=== PAGE TEXT ===

Inference: Call HeliumForecastClient.fetch() and pass the result to CalibrationLogger.record().
Resolution: After expiration, update the CSV with realized_spot (e.g., via a nightly job querying market data).
Grading: Instantiate CalibrationAnalyzer, run resolve_contracts(), and inspect the calibration histogram.

Pitfall Guide

Pitfall	Explanation	Fix
Survivorship Bias in Logging	Logging only contracts where the model predicts high probability or high profit. This skews calibration metrics toward "easy" cases.	Log every forecast request unconditionally. The grading set must represent the full distribution of model outputs.
Rate Limit Exhaustion	The Helium endpoint enforces a limit of 50 calls per IP per day. Aggressive polling or backtesting without caching will trigger 429 errors.	Implement a local cache for repeated requests. Prioritize contracts based on liquidity or risk exposure. Batch requests where possible.
Confusing Calibration with Sharpness	A model can be well-calibrated (probabilities match frequencies) but uninformative (all probabilities are 50%). Conversely, a sharp model may be miscalibrated.	Track both metrics. Use the Brier score decomposition to separate calibration error from resolution (sharpness). Aim for high sharpness without sacrificing calibration.

=== LISTING ===

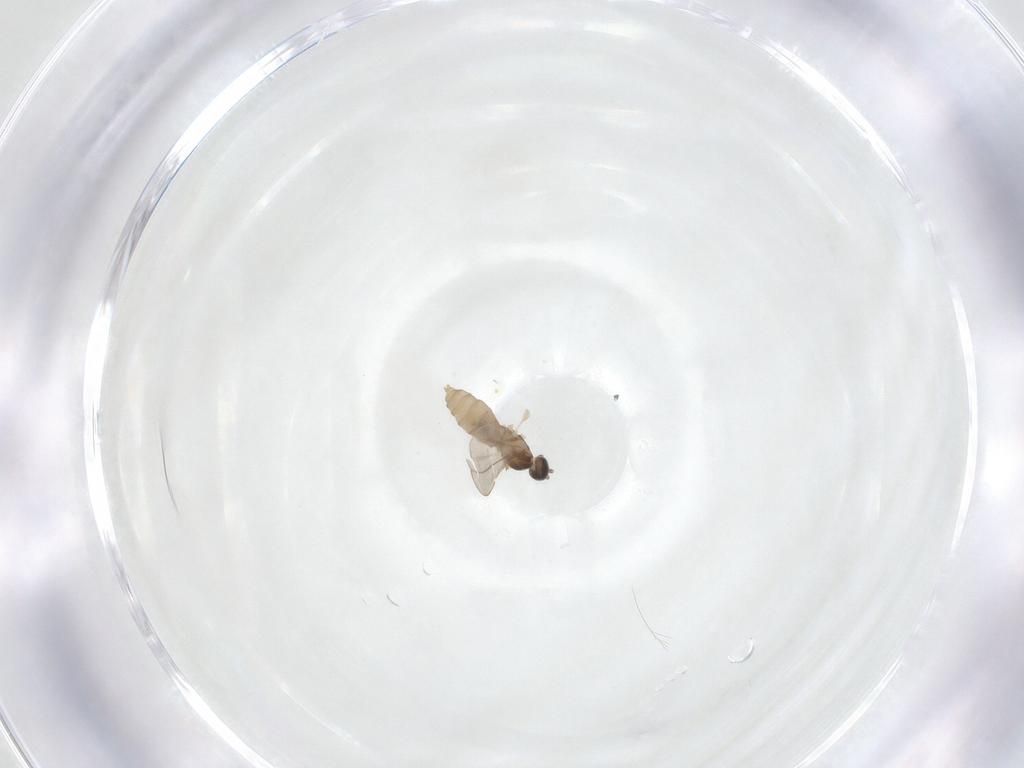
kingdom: Animalia
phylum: Arthropoda
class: Insecta
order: Diptera
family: Cecidomyiidae
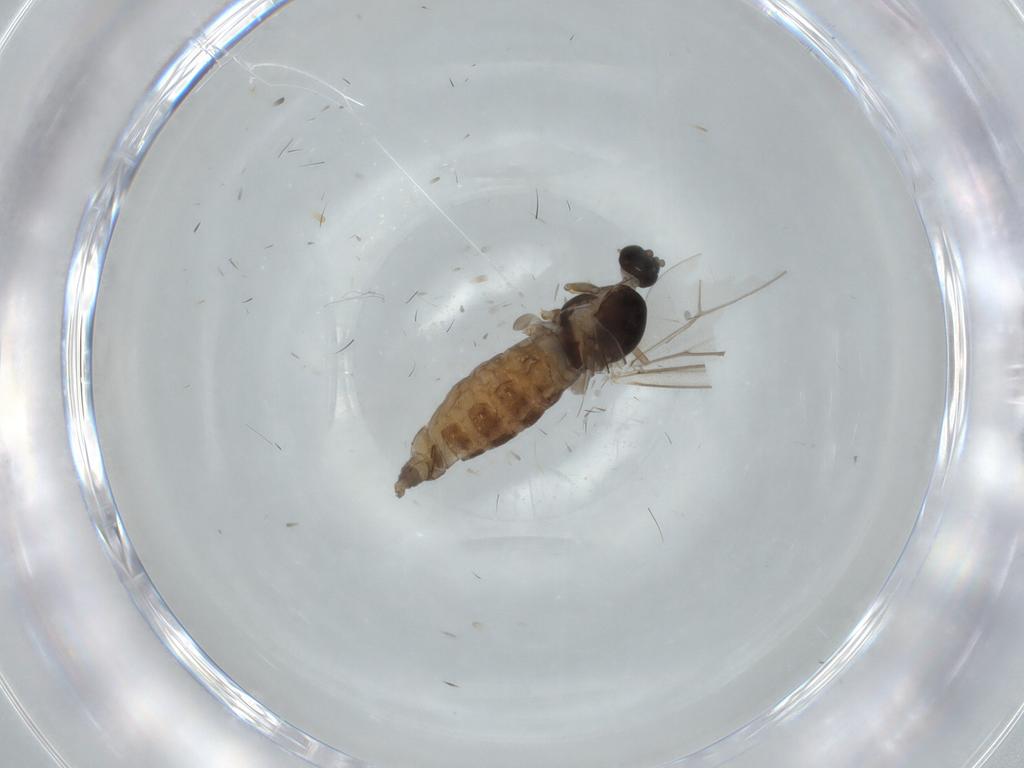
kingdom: Animalia
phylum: Arthropoda
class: Insecta
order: Diptera
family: Cecidomyiidae
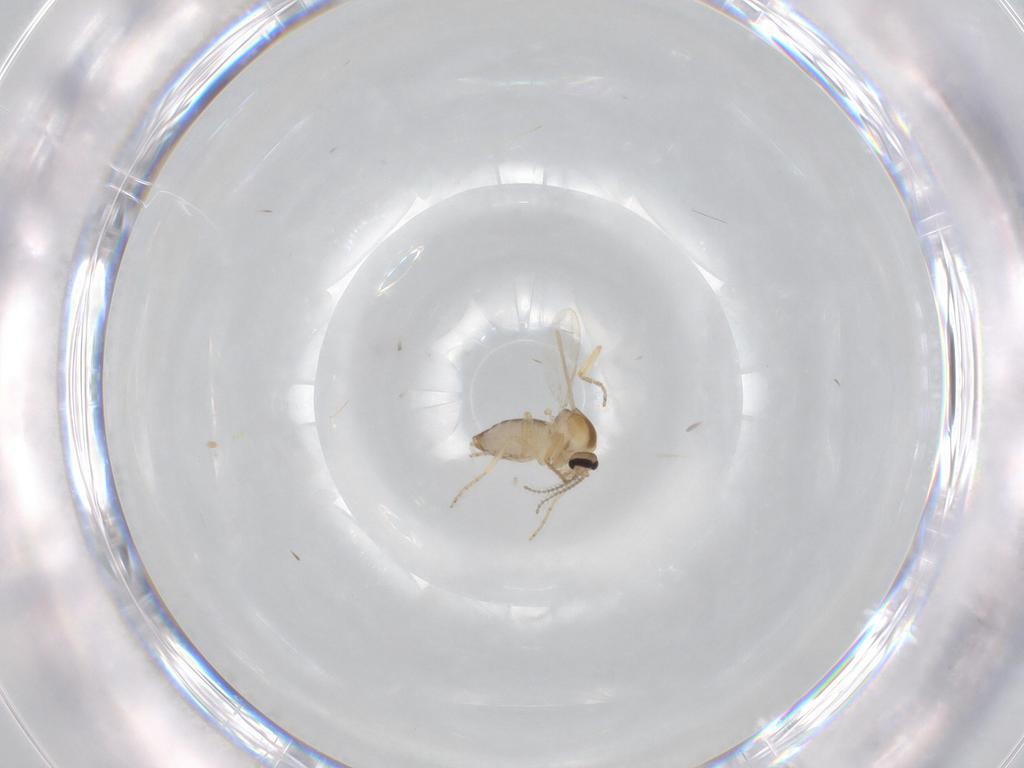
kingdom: Animalia
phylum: Arthropoda
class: Insecta
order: Diptera
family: Ceratopogonidae
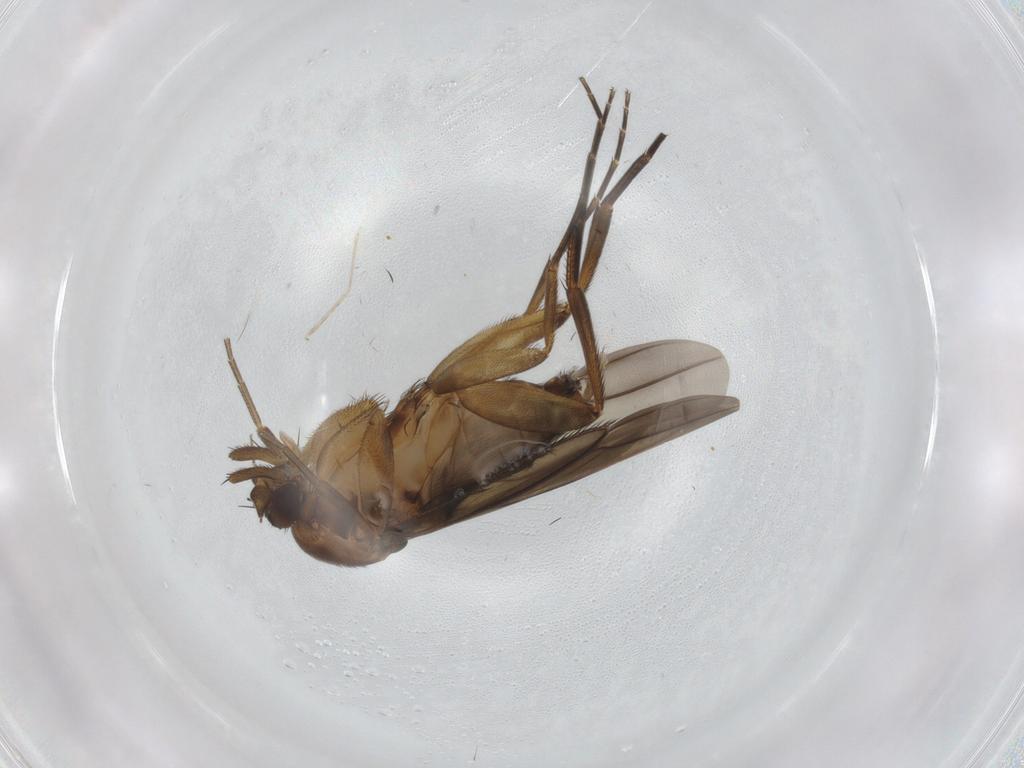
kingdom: Animalia
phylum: Arthropoda
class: Insecta
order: Diptera
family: Phoridae
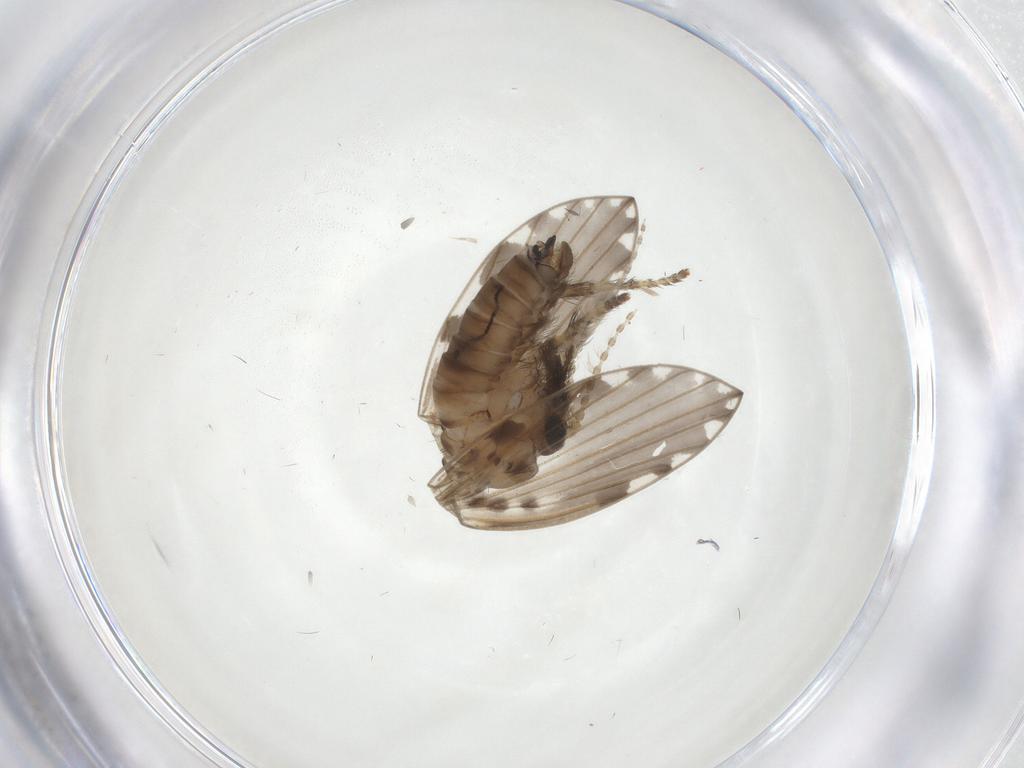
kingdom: Animalia
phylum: Arthropoda
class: Insecta
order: Diptera
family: Psychodidae
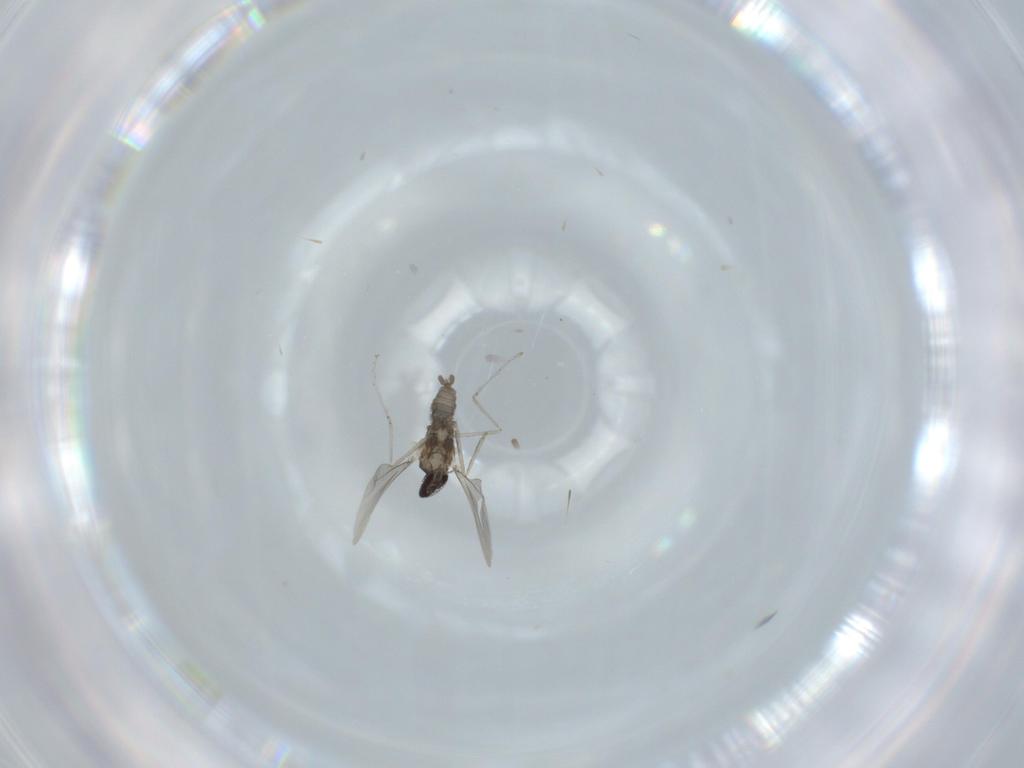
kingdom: Animalia
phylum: Arthropoda
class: Insecta
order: Diptera
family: Cecidomyiidae
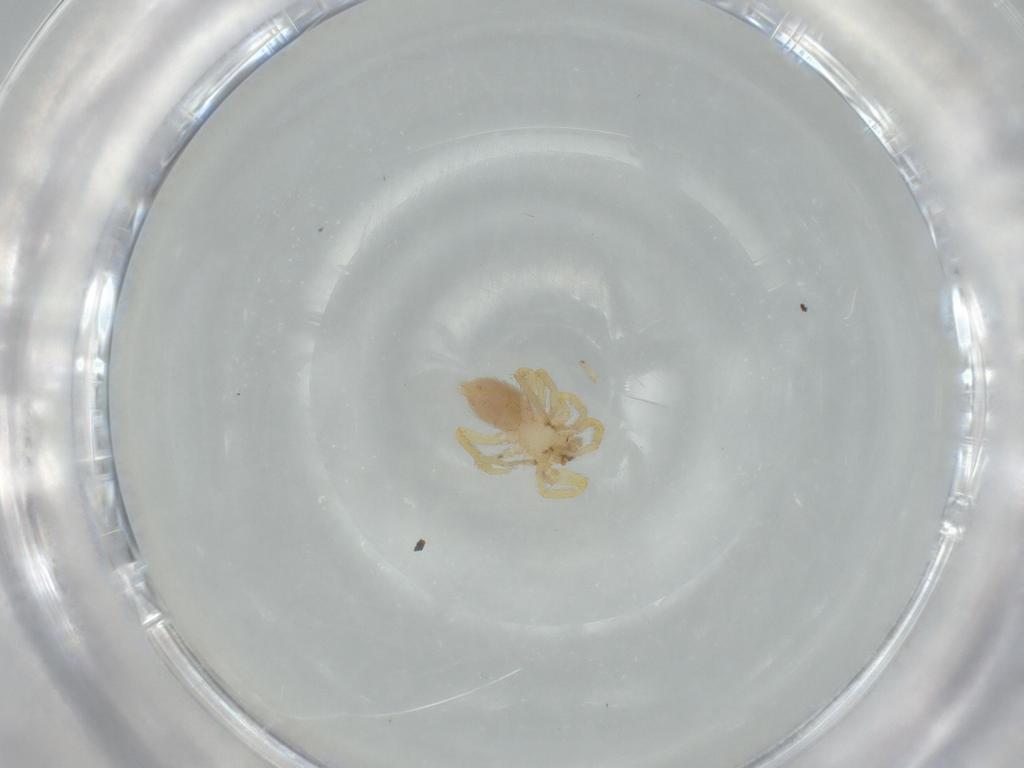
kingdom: Animalia
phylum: Arthropoda
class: Arachnida
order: Araneae
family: Oonopidae
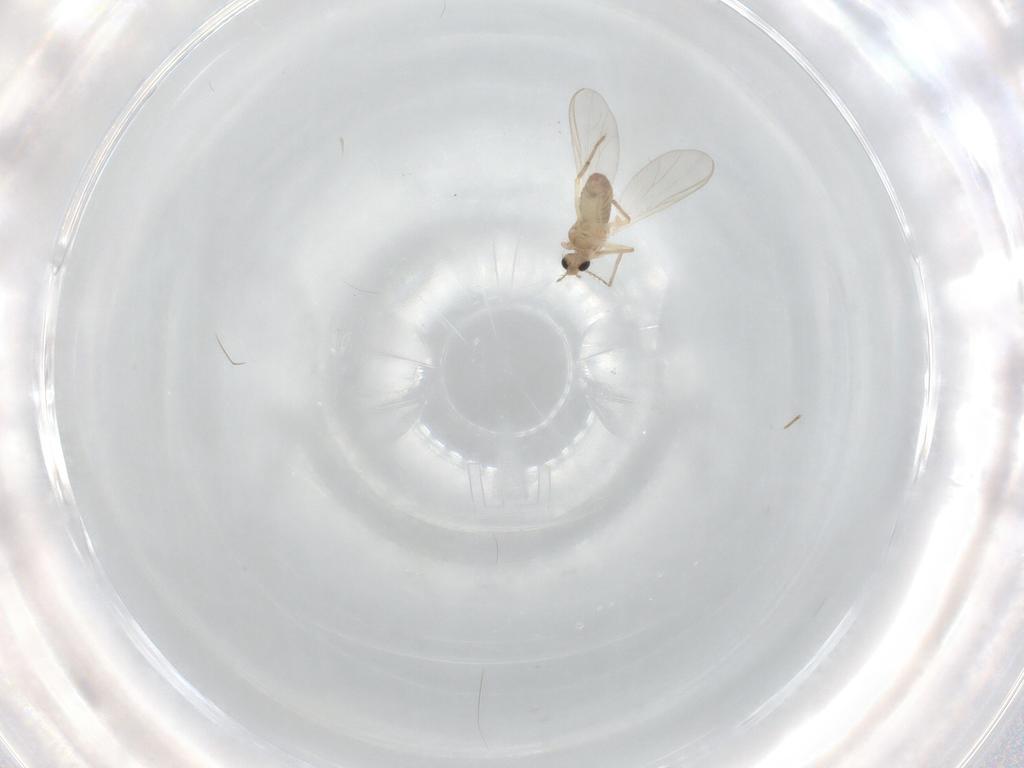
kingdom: Animalia
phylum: Arthropoda
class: Insecta
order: Diptera
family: Chironomidae
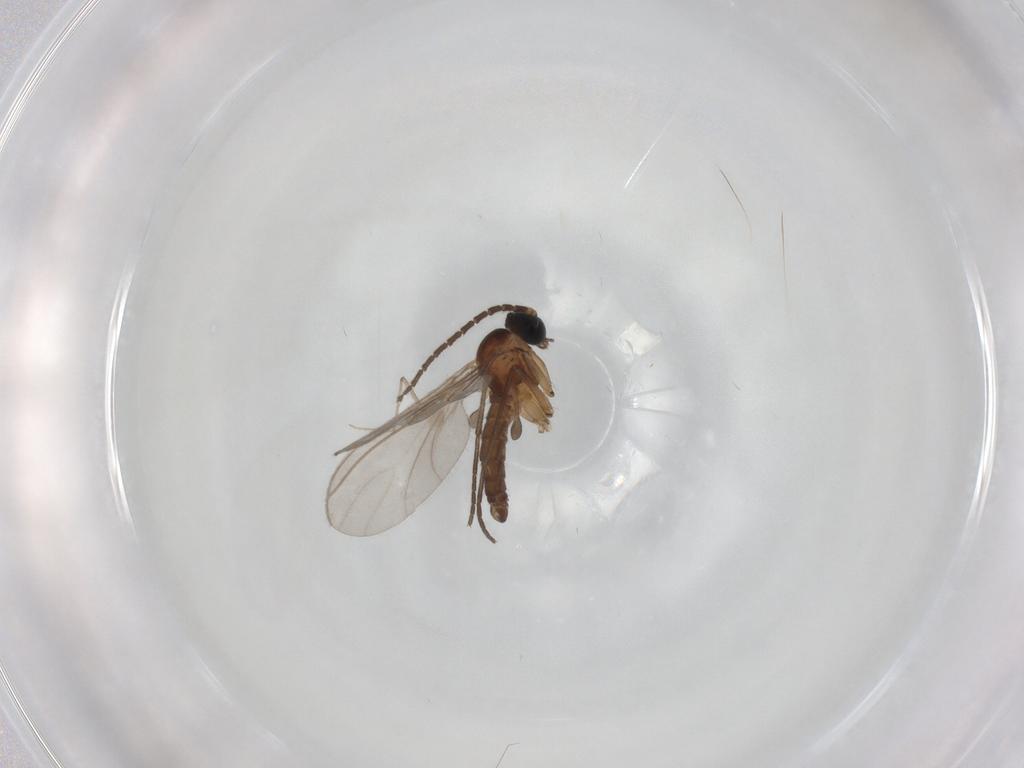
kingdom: Animalia
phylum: Arthropoda
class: Insecta
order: Diptera
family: Sciaridae
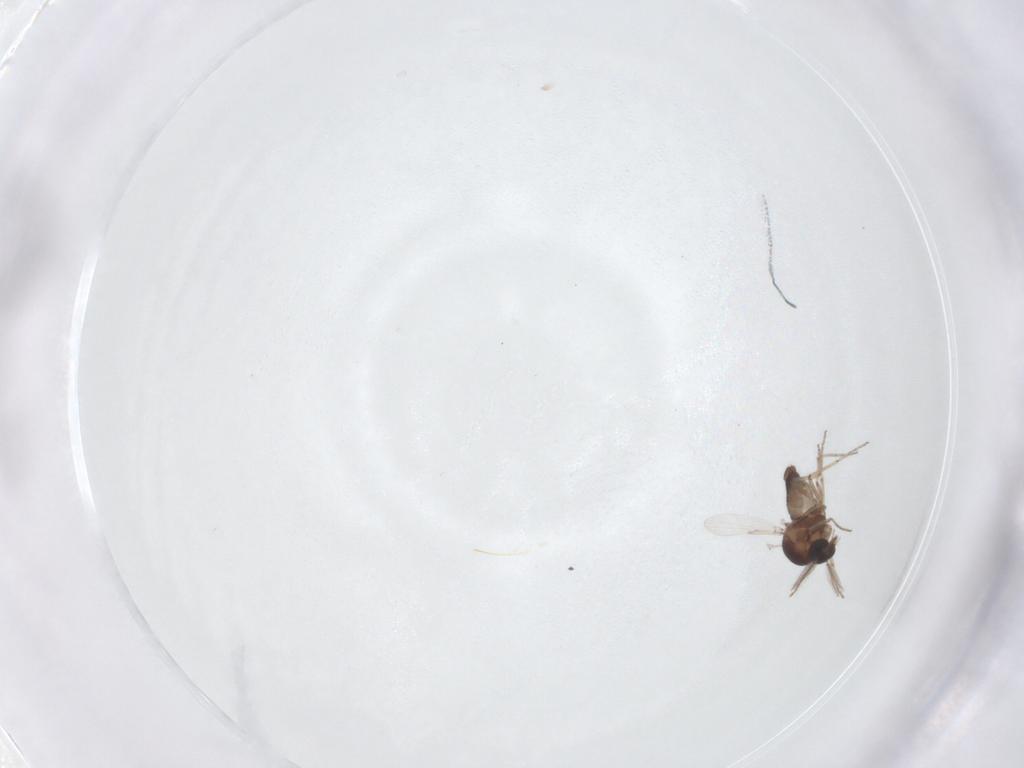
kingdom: Animalia
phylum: Arthropoda
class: Insecta
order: Diptera
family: Ceratopogonidae
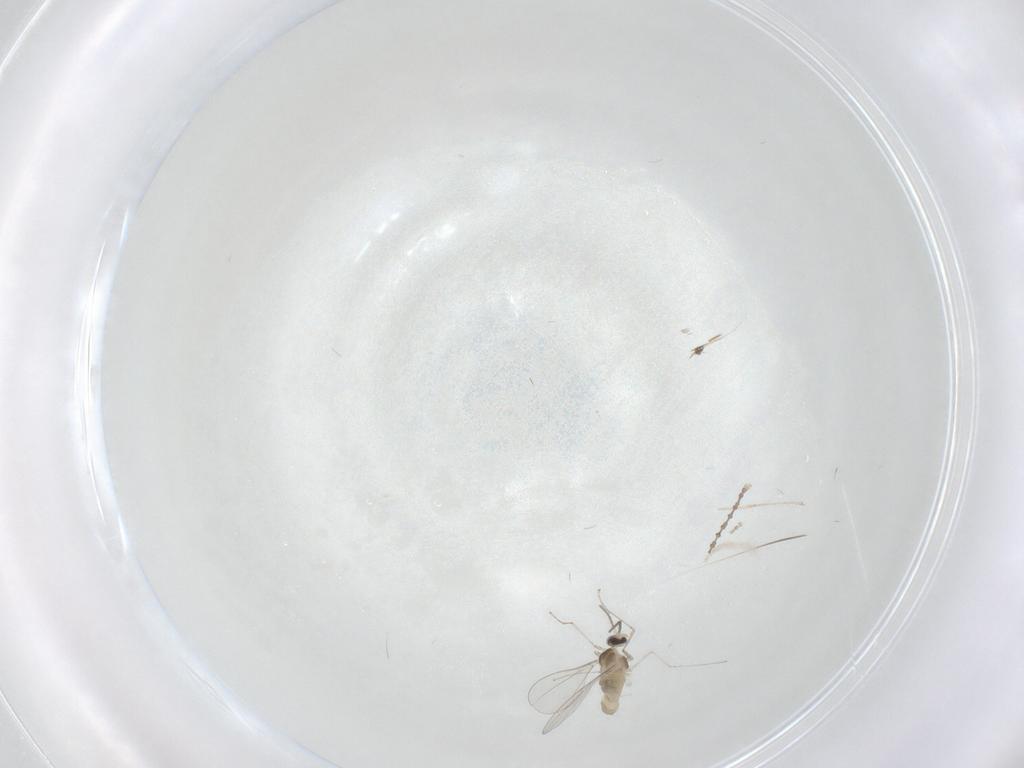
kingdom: Animalia
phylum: Arthropoda
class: Insecta
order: Diptera
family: Cecidomyiidae
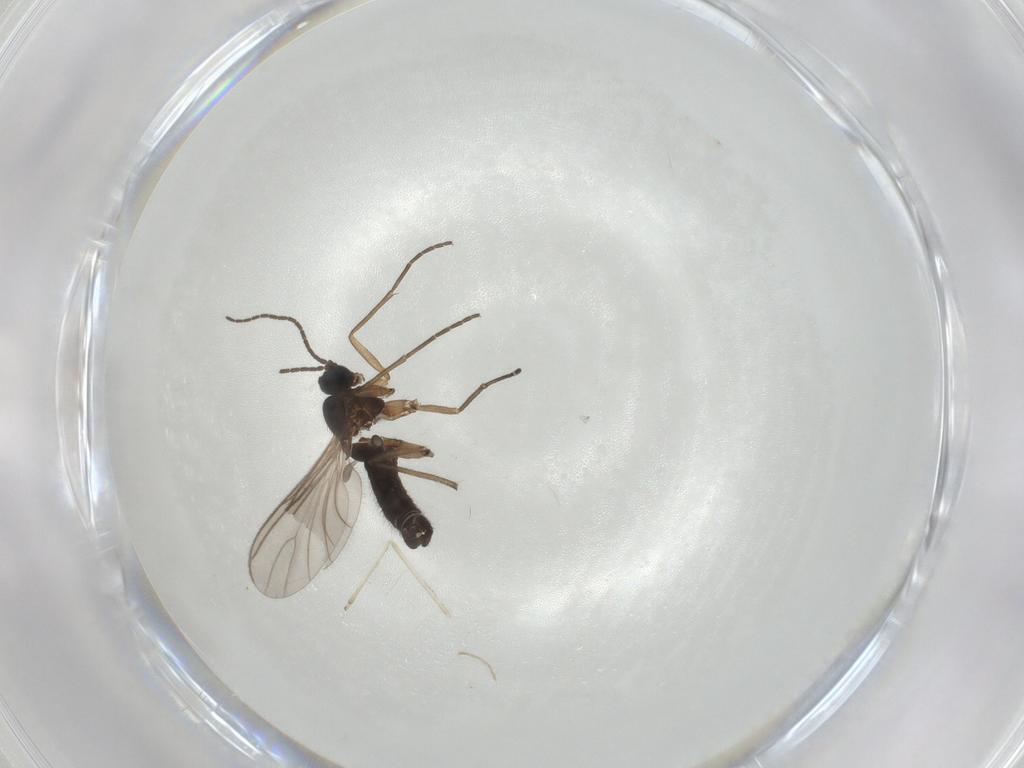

===

* **TASK LIST**:
1 > In the calibration pitfall guide, what is the Helium endpoint's daily call limit?
2 > Extend the calibration pitfall guide, picking up after its last sentence.
The rows are separate material and are not part of the calibration pitfall guide.

* **RESULTS OF THE EXERCISE**:
1 > 50 calls per IP per day.

2 >
Ignoring Bin-Level Miscalibration	Relying solely on mean Brier loss masks local failures. A model might be accurate at 50% probability but overconfident at 90%.	Always generate the calibration histogram. Investigate bins where `mean_forecast` diverges significantly from `realized_frequency`.
Schema Drift in Storage	Adding columns to the log file without versioning breaks downstream parsers and grading scripts.	Use a schema registry or versioned file naming (e.g., `calibration_v2.csv`). Validate schema on read.
Timezone Inconsistency	Mixing UTC and local timestamps in logs causes misalignment when joining with market data.	Store all timestamps in UTC ISO-8601 format. Convert to local time only for display purposes.
Price vs. Probability Conflation	Assuming a low Brier score implies the model's price predictions are accurate.	Brier score measures probability honesty, not price accuracy. Maintain a separate tracking mechanism for price delta metrics.

Production Bundle

Action Checklist

Instrument Logging: Integrate CalibrationLogger into the inference pipeline to capture all prob_itm forecasts.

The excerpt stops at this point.